6. Some materials—plants, roadside straws, for instance—I know how they feel just by looking at them. I know how they behave, how tightly or loosely the seeds sit in their sockets, how easily they come loose if I press and pull with my fingers. I know how the stiff husk frays along the grain if I chew it; inside is a floury core. When I see Cato’s sculptures, for a moment I feel I know something similarly about them—but then it slips away.
7. The pod-like sculptures are doubled—an elongated form stacked atop another. The forms aren’t identical, but they are of the same kind. Bound together with rebar, they hang so close that they overlap in some places. They share infrastructure. The pair, the double, is a recurring element in Cato’s practice. Take the series Ventilere, shown at Kunstgarasjen in Bergen in summer 2024—it also consisted of doubled, elongated, shell-like forms. But those forms were convex, turned outward to face the viewer. Still, you could glimpse the internal layers of the sculptures through crescent-shaped holes in the surface. Now, at Kunstnerforbundet, it’s as if the works have turned their bellies toward us, exposing themselves even further.
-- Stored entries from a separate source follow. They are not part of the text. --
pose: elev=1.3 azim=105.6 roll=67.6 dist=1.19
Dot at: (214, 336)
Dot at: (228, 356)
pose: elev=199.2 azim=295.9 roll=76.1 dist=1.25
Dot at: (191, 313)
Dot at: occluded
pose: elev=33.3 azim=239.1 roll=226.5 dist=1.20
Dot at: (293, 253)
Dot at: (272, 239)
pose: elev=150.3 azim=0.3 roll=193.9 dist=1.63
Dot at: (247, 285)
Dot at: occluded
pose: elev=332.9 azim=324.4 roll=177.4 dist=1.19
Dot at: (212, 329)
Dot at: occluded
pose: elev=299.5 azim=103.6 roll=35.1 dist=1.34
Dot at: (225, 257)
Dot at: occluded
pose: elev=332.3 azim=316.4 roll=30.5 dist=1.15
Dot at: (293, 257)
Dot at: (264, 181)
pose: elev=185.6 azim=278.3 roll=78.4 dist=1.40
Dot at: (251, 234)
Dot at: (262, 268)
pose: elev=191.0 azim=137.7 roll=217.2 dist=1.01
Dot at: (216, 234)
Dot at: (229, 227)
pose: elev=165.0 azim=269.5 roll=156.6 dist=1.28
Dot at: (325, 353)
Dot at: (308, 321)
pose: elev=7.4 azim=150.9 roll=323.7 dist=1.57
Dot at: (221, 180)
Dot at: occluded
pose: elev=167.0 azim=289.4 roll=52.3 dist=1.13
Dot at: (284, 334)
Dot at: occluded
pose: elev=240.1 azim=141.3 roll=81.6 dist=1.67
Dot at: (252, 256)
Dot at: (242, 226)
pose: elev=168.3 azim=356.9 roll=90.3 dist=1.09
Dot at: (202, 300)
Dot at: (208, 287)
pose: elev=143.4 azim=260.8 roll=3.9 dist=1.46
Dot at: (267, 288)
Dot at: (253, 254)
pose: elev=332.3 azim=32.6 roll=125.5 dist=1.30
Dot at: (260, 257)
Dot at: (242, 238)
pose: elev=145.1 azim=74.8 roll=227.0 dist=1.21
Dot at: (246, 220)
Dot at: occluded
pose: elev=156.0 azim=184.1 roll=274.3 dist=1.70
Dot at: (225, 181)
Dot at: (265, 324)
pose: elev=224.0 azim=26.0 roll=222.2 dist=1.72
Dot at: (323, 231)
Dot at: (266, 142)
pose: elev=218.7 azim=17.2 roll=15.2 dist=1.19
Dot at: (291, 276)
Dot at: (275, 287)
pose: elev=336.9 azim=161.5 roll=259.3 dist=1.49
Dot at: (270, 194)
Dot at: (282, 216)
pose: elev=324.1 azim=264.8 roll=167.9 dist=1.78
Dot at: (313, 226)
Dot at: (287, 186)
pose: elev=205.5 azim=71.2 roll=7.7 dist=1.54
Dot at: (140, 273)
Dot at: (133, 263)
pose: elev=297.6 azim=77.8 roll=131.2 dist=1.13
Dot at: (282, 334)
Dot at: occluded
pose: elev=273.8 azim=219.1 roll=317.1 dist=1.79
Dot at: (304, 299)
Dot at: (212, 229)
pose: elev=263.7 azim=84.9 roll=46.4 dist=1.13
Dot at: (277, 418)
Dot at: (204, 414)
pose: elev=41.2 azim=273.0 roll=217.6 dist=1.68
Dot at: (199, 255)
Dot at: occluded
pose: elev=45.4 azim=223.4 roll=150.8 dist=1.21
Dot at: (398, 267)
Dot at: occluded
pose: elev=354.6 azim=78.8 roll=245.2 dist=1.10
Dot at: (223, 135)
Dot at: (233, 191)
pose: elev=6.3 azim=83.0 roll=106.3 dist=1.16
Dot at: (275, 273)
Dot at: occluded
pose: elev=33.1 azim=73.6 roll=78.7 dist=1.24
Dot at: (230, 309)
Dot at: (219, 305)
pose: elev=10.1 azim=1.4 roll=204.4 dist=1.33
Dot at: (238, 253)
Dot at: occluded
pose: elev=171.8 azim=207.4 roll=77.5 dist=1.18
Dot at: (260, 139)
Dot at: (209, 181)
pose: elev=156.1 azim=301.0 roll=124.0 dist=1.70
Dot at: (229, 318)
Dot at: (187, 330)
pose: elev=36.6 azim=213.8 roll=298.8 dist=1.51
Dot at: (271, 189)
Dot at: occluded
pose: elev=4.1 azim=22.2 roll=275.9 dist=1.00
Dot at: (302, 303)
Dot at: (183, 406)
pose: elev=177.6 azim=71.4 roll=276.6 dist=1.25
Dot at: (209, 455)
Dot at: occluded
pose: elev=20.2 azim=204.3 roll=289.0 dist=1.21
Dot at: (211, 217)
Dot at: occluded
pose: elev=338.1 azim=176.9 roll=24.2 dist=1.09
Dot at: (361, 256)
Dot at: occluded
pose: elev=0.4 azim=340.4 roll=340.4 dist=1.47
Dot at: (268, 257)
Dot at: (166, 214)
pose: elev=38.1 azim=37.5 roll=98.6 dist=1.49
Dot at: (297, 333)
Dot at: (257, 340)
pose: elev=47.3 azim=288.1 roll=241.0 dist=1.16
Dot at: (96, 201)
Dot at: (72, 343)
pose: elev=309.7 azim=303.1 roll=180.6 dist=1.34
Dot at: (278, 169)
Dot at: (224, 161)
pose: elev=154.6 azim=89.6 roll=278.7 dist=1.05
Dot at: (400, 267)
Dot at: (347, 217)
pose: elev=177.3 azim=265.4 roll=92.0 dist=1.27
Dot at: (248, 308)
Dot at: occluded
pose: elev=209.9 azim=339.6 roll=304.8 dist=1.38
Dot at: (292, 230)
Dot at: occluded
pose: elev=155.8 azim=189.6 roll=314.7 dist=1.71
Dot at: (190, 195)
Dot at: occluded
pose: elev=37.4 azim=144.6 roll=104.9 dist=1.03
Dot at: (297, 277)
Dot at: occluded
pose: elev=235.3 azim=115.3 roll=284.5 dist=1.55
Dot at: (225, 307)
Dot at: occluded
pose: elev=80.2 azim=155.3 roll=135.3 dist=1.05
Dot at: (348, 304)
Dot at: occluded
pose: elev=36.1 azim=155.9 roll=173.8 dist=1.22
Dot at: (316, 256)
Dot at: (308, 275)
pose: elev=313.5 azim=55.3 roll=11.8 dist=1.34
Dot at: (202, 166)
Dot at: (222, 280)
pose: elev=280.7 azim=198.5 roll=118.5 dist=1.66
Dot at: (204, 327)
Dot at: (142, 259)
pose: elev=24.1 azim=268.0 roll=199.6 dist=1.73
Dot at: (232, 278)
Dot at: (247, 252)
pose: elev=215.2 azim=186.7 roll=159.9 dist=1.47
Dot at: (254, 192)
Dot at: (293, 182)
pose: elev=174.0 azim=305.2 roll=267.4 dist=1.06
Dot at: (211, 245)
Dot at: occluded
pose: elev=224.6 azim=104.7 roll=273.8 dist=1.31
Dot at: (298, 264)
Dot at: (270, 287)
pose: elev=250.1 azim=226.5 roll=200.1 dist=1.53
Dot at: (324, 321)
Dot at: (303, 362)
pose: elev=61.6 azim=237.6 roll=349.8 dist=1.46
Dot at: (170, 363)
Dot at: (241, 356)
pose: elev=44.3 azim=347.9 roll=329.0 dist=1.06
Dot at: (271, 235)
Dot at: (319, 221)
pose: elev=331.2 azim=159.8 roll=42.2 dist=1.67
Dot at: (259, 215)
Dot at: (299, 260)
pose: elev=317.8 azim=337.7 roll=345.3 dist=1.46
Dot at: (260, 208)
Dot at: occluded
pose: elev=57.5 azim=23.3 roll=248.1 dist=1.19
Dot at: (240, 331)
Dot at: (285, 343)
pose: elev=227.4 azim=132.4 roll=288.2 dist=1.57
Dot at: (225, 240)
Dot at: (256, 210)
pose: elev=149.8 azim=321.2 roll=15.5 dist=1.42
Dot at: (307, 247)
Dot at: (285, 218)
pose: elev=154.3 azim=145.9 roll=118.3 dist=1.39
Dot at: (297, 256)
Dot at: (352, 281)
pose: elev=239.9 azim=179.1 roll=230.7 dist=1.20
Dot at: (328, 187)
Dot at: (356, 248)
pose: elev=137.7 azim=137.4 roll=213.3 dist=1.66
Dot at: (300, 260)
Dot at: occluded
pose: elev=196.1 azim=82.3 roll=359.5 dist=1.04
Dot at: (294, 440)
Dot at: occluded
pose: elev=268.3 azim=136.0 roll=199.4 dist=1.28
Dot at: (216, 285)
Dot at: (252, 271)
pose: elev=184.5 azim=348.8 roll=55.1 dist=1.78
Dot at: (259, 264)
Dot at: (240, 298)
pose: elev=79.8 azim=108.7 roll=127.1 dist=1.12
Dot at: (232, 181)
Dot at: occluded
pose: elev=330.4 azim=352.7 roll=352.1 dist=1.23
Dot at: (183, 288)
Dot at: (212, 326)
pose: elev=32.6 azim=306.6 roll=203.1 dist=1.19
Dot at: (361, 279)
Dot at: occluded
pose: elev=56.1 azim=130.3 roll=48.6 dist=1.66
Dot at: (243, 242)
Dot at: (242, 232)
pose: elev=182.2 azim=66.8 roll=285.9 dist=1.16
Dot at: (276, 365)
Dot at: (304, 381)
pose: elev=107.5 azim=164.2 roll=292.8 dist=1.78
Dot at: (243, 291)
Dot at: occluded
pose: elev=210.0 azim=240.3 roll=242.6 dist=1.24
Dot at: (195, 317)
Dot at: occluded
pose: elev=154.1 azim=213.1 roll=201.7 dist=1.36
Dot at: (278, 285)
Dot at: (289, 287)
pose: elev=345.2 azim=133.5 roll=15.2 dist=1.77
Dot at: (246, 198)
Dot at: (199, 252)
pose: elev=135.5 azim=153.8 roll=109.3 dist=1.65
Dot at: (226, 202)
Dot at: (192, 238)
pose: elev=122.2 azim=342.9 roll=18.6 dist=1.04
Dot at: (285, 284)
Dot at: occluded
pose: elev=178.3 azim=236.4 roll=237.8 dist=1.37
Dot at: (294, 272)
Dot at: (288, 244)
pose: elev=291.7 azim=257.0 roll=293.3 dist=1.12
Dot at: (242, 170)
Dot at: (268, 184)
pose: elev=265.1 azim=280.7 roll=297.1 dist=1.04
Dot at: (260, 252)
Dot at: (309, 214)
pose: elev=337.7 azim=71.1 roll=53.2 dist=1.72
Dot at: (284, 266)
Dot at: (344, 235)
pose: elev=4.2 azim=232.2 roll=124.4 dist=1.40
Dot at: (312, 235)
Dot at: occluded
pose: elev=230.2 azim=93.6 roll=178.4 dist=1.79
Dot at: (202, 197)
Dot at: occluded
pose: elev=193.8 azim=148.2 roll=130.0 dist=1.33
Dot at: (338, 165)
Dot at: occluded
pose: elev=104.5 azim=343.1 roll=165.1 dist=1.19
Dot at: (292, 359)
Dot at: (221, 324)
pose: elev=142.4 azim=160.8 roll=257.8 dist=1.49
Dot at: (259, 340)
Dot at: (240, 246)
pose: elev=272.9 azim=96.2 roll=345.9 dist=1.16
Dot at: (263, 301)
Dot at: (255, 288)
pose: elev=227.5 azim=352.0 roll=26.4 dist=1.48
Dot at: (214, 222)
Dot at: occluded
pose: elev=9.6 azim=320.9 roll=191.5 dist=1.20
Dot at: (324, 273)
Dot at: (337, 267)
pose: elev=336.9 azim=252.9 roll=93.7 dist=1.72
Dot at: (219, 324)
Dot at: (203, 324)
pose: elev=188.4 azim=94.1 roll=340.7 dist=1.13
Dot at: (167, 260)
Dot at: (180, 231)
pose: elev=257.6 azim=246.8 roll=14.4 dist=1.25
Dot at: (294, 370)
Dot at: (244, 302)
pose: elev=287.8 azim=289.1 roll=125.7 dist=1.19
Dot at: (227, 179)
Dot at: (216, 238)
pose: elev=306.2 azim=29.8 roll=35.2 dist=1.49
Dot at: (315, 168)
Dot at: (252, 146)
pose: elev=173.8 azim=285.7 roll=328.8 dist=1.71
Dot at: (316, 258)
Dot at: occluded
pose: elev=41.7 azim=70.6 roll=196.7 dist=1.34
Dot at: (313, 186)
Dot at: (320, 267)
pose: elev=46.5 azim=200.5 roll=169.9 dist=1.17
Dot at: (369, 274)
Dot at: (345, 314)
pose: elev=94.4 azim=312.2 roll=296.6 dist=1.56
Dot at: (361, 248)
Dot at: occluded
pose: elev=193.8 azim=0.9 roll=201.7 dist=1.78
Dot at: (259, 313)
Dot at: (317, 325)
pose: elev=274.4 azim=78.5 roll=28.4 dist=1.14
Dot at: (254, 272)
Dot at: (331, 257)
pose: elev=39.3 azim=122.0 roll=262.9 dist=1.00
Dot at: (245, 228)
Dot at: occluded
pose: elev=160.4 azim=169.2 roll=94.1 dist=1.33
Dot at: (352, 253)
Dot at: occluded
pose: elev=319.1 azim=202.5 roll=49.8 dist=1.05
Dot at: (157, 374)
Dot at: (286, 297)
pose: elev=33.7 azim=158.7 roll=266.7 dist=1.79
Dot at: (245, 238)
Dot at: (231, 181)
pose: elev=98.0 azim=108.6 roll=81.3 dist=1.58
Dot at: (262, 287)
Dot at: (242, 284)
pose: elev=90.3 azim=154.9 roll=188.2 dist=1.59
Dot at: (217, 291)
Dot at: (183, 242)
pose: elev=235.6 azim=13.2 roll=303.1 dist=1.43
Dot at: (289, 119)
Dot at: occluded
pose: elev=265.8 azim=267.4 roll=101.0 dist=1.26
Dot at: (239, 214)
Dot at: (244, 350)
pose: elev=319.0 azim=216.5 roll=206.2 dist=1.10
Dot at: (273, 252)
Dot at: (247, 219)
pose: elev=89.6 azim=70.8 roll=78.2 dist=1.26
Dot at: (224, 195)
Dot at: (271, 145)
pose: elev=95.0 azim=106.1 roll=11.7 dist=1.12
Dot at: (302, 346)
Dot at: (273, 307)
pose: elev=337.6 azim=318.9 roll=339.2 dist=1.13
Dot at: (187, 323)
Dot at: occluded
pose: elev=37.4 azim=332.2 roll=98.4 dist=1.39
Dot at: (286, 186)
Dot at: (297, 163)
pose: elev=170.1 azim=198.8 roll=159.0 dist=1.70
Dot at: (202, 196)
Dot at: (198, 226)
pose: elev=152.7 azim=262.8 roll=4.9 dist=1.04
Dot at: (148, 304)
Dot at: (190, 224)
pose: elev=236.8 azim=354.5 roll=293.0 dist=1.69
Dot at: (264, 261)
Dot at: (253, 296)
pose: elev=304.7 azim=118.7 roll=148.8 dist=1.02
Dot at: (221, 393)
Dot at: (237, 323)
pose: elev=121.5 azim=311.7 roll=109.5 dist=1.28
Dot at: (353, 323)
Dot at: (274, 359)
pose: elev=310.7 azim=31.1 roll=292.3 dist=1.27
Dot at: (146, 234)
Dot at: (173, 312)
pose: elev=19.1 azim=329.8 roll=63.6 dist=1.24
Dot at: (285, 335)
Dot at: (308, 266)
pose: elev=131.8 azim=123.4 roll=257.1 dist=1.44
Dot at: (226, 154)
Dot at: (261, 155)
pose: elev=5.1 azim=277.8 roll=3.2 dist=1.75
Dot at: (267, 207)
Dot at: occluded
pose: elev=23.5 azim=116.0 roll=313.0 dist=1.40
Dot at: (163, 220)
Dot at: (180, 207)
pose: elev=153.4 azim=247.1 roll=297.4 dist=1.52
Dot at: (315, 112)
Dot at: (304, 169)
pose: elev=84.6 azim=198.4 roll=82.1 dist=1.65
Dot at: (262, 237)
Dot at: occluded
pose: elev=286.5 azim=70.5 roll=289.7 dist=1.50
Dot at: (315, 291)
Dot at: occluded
8. Alongside the large sculptures at Kunstnerforbundet is a series of smaller works. One might imagine they resemble all kinds of hollow things: gaping mouths, fish carcasses, crab shells, caves. They’re made of denim—Cato has cut the pockets from jeans, freeing them from the garments. A pocket doesn’t just resemble a vessel—it is one. These jeans pockets, once pressed close to someone’s hips, once filled with rummaging fingers, have now become wall-mounted sculptures that seem to gaze back at us. Soaked in plaster, they’ve become bodies of their own.
Text by Cecilie Almberg Størkson
Translated to English by Kunstnerforbundet.
Cato Løland (b. 1982) lives and works in Bergen. He completed his master’s degree at the Bergen Academy of Art and Design in 2009. He has exhibited at Lundgren Gallery in Palma, Paris Internationale, Entrée in Bergen, the Textile Industry Museum in Salhus, Kunstgarasjen in Bergen, and SOFT gallery in Oslo. His work has also been shown in group exhibitions at institutions such as the Astrup Fearnley Museum, KODE Bergen, Carvalho Park in New York, and the international textile biennial Contextile in Portugal. His works are included in several public collections, including the National Museum of Norway, Astrup Fearnley Museum, KODE, Public Art Norway (KORO), and the University Museum of Bergen.
The exhibition is supported by the Norwegian Visual Artists Fund (BKV), Arts and Culture Norway, and the City of Bergen.